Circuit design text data
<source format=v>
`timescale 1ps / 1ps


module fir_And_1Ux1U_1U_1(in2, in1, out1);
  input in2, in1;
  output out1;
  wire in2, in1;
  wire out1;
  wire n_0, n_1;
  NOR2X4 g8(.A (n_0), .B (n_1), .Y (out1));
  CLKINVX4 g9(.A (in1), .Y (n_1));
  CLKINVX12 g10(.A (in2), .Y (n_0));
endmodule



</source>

--

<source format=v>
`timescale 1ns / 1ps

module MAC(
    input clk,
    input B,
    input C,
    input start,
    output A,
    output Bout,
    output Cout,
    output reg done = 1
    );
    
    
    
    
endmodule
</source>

==

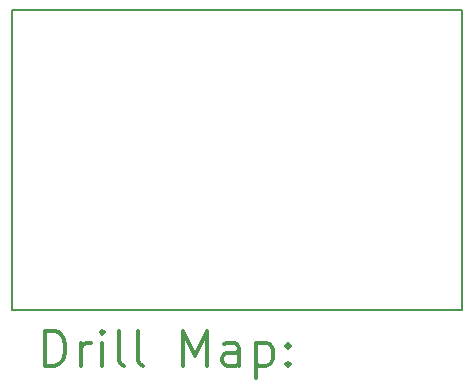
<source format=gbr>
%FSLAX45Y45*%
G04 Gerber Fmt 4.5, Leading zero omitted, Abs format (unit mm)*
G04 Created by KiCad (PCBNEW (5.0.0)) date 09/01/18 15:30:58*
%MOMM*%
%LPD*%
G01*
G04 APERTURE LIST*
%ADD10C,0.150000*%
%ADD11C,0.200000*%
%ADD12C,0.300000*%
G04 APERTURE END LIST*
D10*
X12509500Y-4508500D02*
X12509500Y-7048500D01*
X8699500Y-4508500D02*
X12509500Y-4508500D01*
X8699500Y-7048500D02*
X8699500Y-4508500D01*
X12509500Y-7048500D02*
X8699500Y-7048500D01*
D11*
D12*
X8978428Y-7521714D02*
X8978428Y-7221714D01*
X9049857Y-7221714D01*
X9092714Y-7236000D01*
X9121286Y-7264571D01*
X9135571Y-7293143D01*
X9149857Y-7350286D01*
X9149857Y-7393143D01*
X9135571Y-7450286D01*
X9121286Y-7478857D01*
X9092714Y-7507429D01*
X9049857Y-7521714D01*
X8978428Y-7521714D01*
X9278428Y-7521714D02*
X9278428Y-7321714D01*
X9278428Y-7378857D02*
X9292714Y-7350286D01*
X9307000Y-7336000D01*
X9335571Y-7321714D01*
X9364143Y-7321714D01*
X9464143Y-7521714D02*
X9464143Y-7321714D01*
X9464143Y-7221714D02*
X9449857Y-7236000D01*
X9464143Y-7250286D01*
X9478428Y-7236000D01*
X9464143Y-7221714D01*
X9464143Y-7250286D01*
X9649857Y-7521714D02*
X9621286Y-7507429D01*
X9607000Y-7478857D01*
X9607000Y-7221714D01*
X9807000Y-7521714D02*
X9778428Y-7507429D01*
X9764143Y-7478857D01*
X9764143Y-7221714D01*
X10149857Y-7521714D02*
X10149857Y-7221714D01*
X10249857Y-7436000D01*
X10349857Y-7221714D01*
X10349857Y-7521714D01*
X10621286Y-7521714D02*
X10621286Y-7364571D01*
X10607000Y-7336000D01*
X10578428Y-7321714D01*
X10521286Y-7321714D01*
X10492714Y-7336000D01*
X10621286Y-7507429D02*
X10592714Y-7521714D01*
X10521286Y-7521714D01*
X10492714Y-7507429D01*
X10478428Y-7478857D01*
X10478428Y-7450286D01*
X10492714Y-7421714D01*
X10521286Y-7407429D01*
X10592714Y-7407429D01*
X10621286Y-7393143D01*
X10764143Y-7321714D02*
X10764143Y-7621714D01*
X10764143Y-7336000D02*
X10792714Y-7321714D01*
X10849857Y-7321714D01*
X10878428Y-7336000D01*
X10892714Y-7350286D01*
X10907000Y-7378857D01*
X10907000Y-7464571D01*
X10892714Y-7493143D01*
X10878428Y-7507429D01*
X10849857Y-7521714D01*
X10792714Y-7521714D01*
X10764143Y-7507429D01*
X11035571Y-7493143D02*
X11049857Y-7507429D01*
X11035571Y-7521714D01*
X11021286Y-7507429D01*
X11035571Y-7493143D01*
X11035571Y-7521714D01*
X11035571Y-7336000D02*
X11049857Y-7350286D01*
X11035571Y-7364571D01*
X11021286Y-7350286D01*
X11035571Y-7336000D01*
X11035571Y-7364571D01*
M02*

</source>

(PROBLEM DESCRIPTION):
Your answer should be a single number: the count of lines in the records that contain "APERTURE".

(TASK SOLUTION):
2